→ Transcribed page contents:
▶

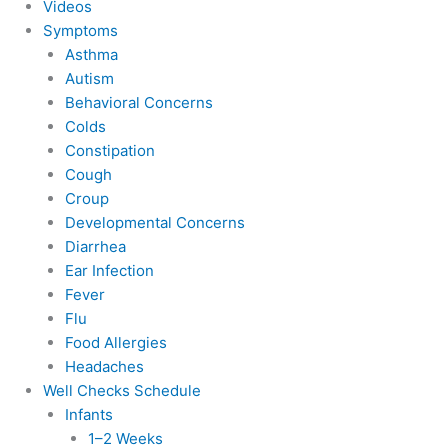
Videos
Symptoms
Asthma
Autism
Behavioral Concerns
Colds
Constipation
Cough
Croup
Developmental Concerns
Diarrhea
Ear Infection
Fever
Flu
Food Allergies
Headaches
Well Checks Schedule
Infants
1–2 Weeks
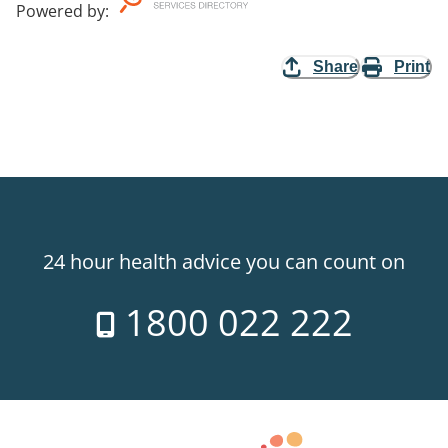
Powered by
:
Share
Print
24 hour health advice you can count on
1800 022 222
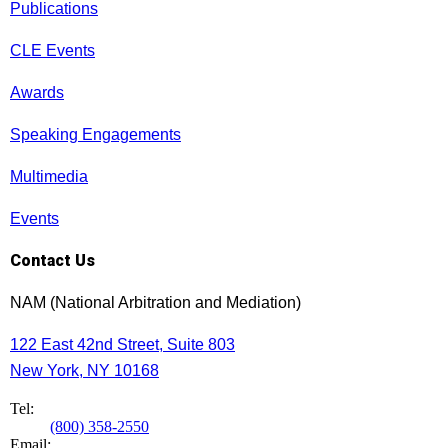
Publications
CLE Events
Awards
Speaking Engagements
Multimedia
Events
Contact Us
NAM (National Arbitration and Mediation)
122 East 42nd Street, Suite 803
New York, NY 10168
Tel:
(800) 358-2550
Email:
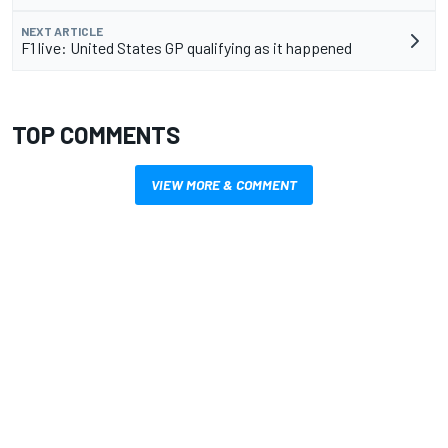
NEXT ARTICLE
F1 live: United States GP qualifying as it happened
TOP COMMENTS
VIEW MORE & COMMENT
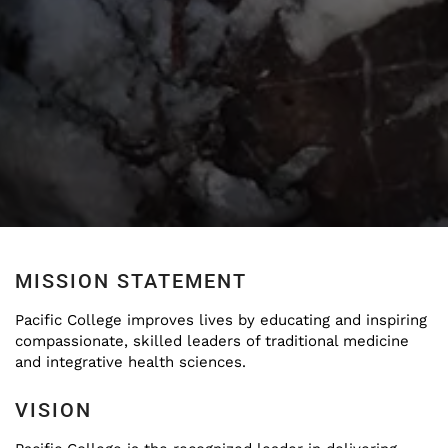
MISSION STATEMENT
Pacific College improves lives by educating and inspiring
compassionate, skilled leaders of traditional medicine
and integrative health sciences.
VISION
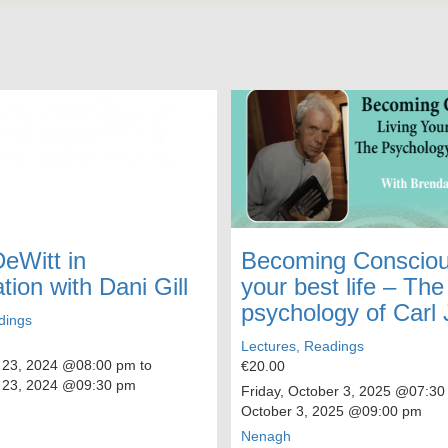
DeWitt in
Becoming Conscious
tion with Dani Gill
your best life – The
psychology of Carl
dings
Lectures, Readings
 23, 2024
@08:00 pm to
€20.00
 23, 2024
@09:30 pm
Friday, October 3, 2025
@07:30
October 3, 2025
@09:00 pm
Nenagh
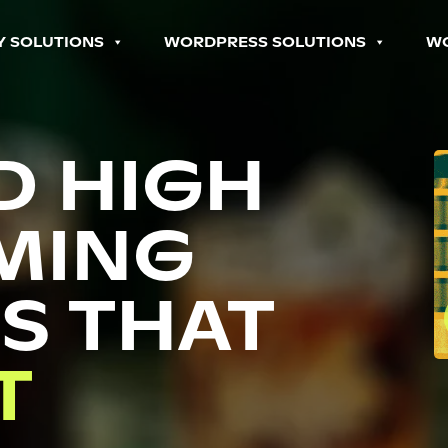
Y SOLUTIONS
WORDPRESS SOLUTIONS
W
D HIGH
MING
S THAT
P
T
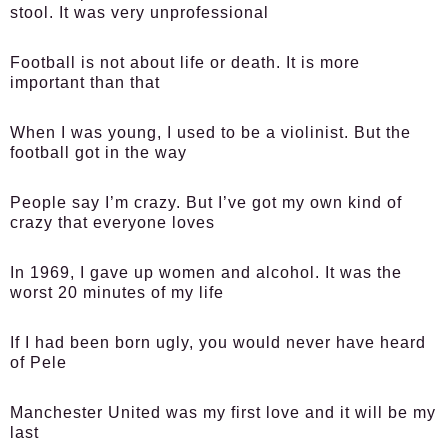
stool. It was very unprofessional
Football is not about life or death. It is more
important than that
When I was young, I used to be a violinist. But the
football got in the way
People say I’m crazy. But I’ve got my own kind of
crazy that everyone loves
In 1969, I gave up women and alcohol. It was the
worst 20 minutes of my life
If I had been born ugly, you would never have heard
of Pele
Manchester United was my first love and it will be my
last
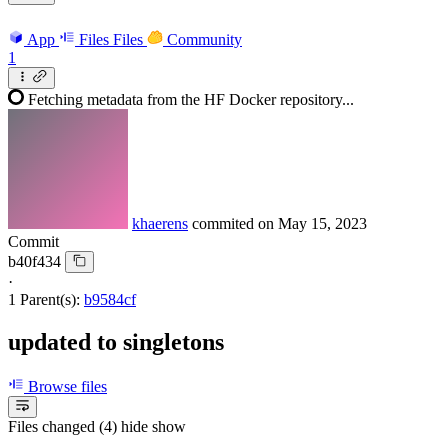
App
Files
Files
Community
1
Fetching metadata from the HF Docker repository...
khaerens
commited on
May 15, 2023
Commit
b40f434
·
1 Parent(s):
b9584cf
updated to singletons
Browse files
Files changed (4)
hide
show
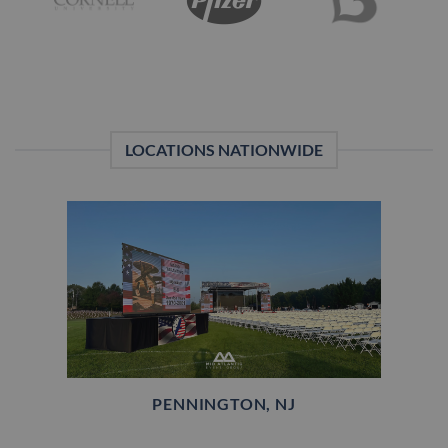
LOCATIONS NATIONWIDE
PENNINGTON, NJ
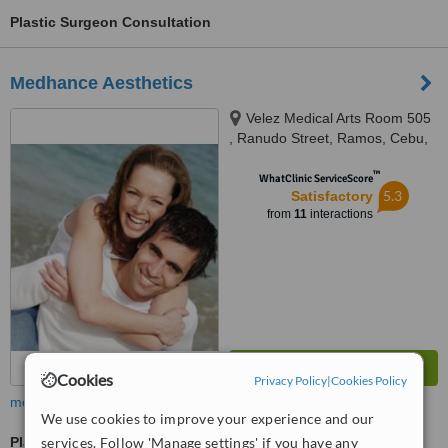
Plastic Surgeon Consultation
Medhance Aesthetics
Velez Medical Arts Room 505
, Ranudo Street, Ramos, Cebu,
6000
™
WhatClinic ServiceScore
5.3
Satisfactory
from
11
interactions
Cookies
Privacy Policy
|
Cookies Policy
more
We use cookies to improve your experience and our
Plastic Surgeon Consultation
services. Follow 'Manage settings' if you have any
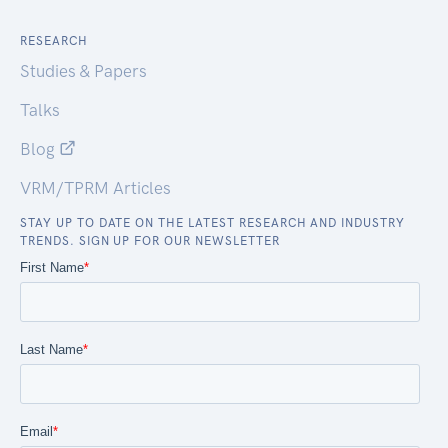
RESEARCH
Studies & Papers
Talks
Blog
VRM/TPRM Articles
STAY UP TO DATE ON THE LATEST RESEARCH AND INDUSTRY
TRENDS. SIGN UP FOR OUR NEWSLETTER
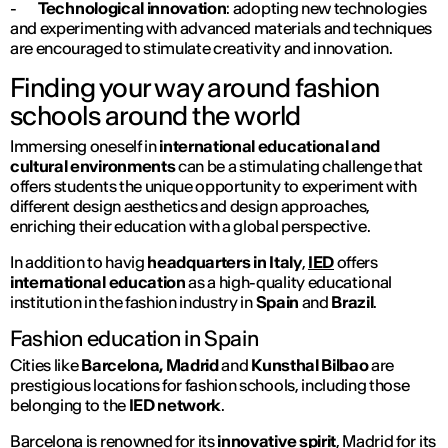
-
Technological innovation
: adopting new technologies
and experimenting with advanced materials and techniques
are encouraged to stimulate creativity and innovation.
Finding your way around fashion
schools around the world
Immersing oneself in
international educational and
cultural environments
can be a stimulating challenge that
offers students the unique opportunity to experiment with
different design aesthetics and design approaches,
enriching their education with a global perspective.
In addition to havig
headquarters
in Italy
,
IED
offers
international education
as a high-quality educational
institution in the fashion industry in
Spain
and
Brazil
.
Fashion education in Spain
Cities like
Barcelona, Madrid
and
Kunsthal Bilbao
are
prestigious locations for fashion schools, including those
belonging to the
IED network
.
Barcelona
is renowned for its
innovative spirit
,
Madrid
for its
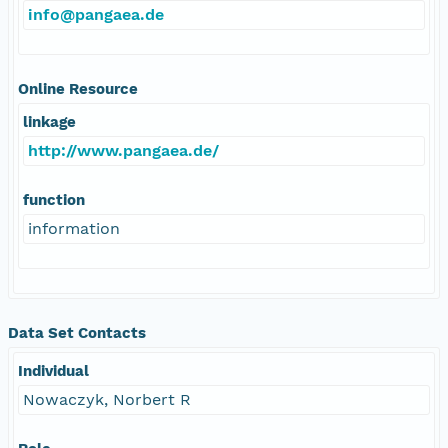
info@pangaea.de
Online Resource
linkage
http://www.pangaea.de/
function
information
Data Set Contacts
Individual
Nowaczyk, Norbert R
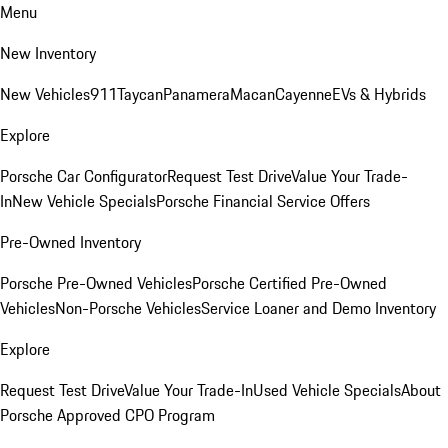
Menu
New Inventory
New Vehicles
911
Taycan
Panamera
Macan
Cayenne
EVs & Hybrids
Explore
Porsche Car Configurator
Request Test Drive
Value Your Trade-
In
New Vehicle Specials
Porsche Financial Service Offers
Pre-Owned Inventory
Porsche Pre-Owned Vehicles
Porsche Certified Pre-Owned
Vehicles
Non-Porsche Vehicles
Service Loaner and Demo Inventory
Explore
Request Test Drive
Value Your Trade-In
Used Vehicle Specials
About
Porsche Approved CPO Program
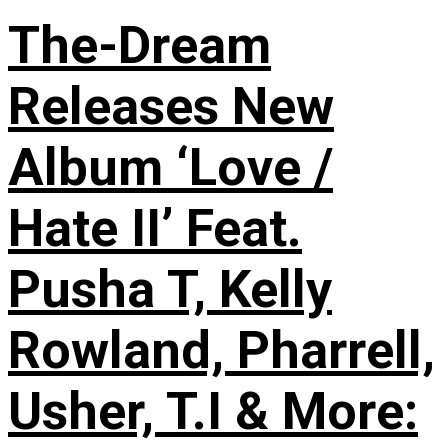
The-Dream
Releases New
Album ‘Love /
Hate II’ Feat.
Pusha T, Kelly
Rowland, Pharrell,
Usher, T.I & More:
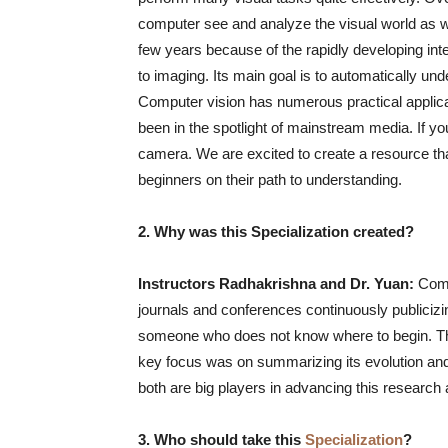
computer see and analyze the visual world as w
few years because of the rapidly developing inter
to imaging. Its main goal is to automatically u
Computer vision has numerous practical applicat
been in the spotlight of mainstream media. If y
camera. We are excited to create a resource tha
beginners on their path to understanding.
2. Why was this Specialization created?
Instructors Radhakrishna and Dr. Yuan:
Compu
journals and conferences continuously publiciz
someone who does not know where to begin. Thi
key focus was on summarizing its evolution and 
both are big players in advancing this research 
3. Who should take this
Specialization
?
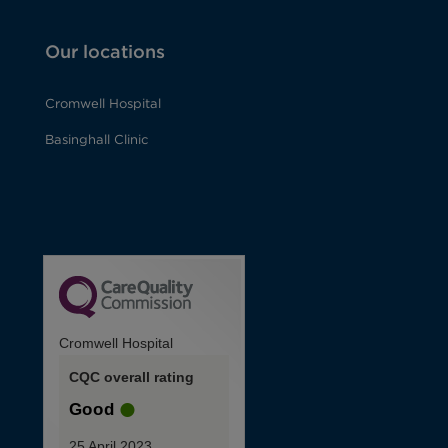
Our locations
Cromwell Hospital
Basinghall Clinic
Cromwell Hospital
CQC overall rating
Good
25 April 2023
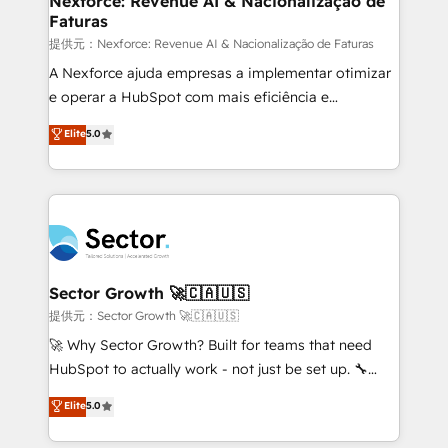
Nexforce: Revenue AI & Nacionalização de
Faturas
primeras semanas — no meses. 🤝 No entregamos
proyectos y nos vamos. Nos quedamos como
提供元：Nexforce: Revenue AI & Nacionalização de Faturas
socios estratégicos, ayudando a sostener y escalar
A Nexforce ajuda empresas a implementar otimizar
lo que construimos juntos. Porque crecer sin orden
e operar a HubSpot com mais eficiência e
no es crecer — es solo moverse rápido. 🌎
previsibilidade de receita. Combinamos Revenue
Elite
5.0
Operamos en Colombia, Perú, México, Ecuador,
Operations (RevOps) e Inteligência Artificial para
Chile, Panamá, Bolivia, Argentina y República
estruturar processos integrar sistemas organizar
Dominicana — con experiencia real en educación,
dados e automatizar operações. O objetivo é
retail, salud, banca, bienes raíces, construcción y
transformar a HubSpot em um verdadeiro sistema
B2B. ✅ Crece con orden. Crece con Grows.
operacional de receita conectando equipes
tecnologia e dados em uma operação integrada.
Também somos distribuidores oficiais da HubSpot
Sector Growth 🚀🇨🇦🇺🇸
e de mais de 150 softwares globais permitindo
提供元：Sector Growth 🚀🇨🇦🇺🇸
contratar e pagar a HubSpot em reais com nota
🚀 Why Sector Growth? Built for teams that need
fiscal no Brasil e gerar economia de até 50% na
HubSpot to actually work - not just be set up. 🔧
contratação de softwares internacionais.
HubSpot Experts: Onboarding, migrations,
Elite
5.0
Oferecemos ainda agentes de IA especializados em
automation, and training built for adoption. ⚡ Highly
HubSpot que automatizam tarefas executam rotinas
Technical Execution: ERP, EMR and Custom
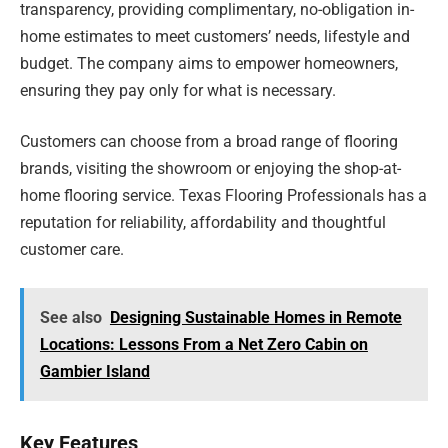
transparency, providing complimentary, no-obligation in-
home estimates to meet customers’ needs, lifestyle and
budget. The company aims to empower homeowners,
ensuring they pay only for what is necessary.
Customers can choose from a broad range of flooring
brands, visiting the showroom or enjoying the shop-at-
home flooring service. Texas Flooring Professionals has a
reputation for reliability, affordability and thoughtful
customer care.
See also
Designing Sustainable Homes in Remote
Locations: Lessons From a Net Zero Cabin on
Gambier Island
Key Features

◀

→ PROBLEM DETAILS: Reproduce the lines above beginning at the line that contains "Our locations" and ending at the line that contains "home estimates to". No pictures.

→ RESULT OF THE EXERCISE:
Our locations
Cromwell Hospital
Basinghall Clinic
Cromwell Hospital
CQC overall rating
Good
25 April 2023
Nexforce: Revenue AI & Nacionalização de
Faturas
primeras semanas — no meses. 🤝 No entregamos
proyectos y nos vamos. Nos quedamos como
提供元：Nexforce: Revenue AI & Nacionalização de Faturas
socios estratégicos, ayudando a sostener y escalar
A Nexforce ajuda empresas a implementar otimizar
lo que construimos juntos. Porque crecer sin orden
e operar a HubSpot com mais eficiência e
no es crecer — es solo moverse rápido. 🌎
previsibilidade de receita. Combinamos Revenue
Elite
5.0
Operamos en Colombia, Perú, México, Ecuador,
Operations (RevOps) e Inteligência Artificial para
Chile, Panamá, Bolivia, Argentina y República
estruturar processos integrar sistemas organizar
Dominicana — con experiencia real en educación,
dados e automatizar operações. O objetivo é
retail, salud, banca, bienes raíces, construcción y
transformar a HubSpot em um verdadeiro sistema
B2B. ✅ Crece con orden. Crece con Grows.
operacional de receita conectando equipes
tecnologia e dados em uma operação integrada.
Também somos distribuidores oficiais da HubSpot
Sector Growth 🚀🇨🇦🇺🇸
e de mais de 150 softwares globais permitindo
提供元：Sector Growth 🚀🇨🇦🇺🇸
contratar e pagar a HubSpot em reais com nota
🚀 Why Sector Growth? Built for teams that need
fiscal no Brasil e gerar economia de até 50% na
HubSpot to actually work - not just be set up. 🔧
contratação de softwares internacionais.
HubSpot Experts: Onboarding, migrations,
Elite
5.0
Oferecemos ainda agentes de IA especializados em
automation, and training built for adoption. ⚡ Highly
HubSpot que automatizam tarefas executam rotinas
Technical Execution: ERP, EMR and Custom
transparency, providing complimentary, no-obligation in-
home estimates to meet customers’ needs, lifestyle and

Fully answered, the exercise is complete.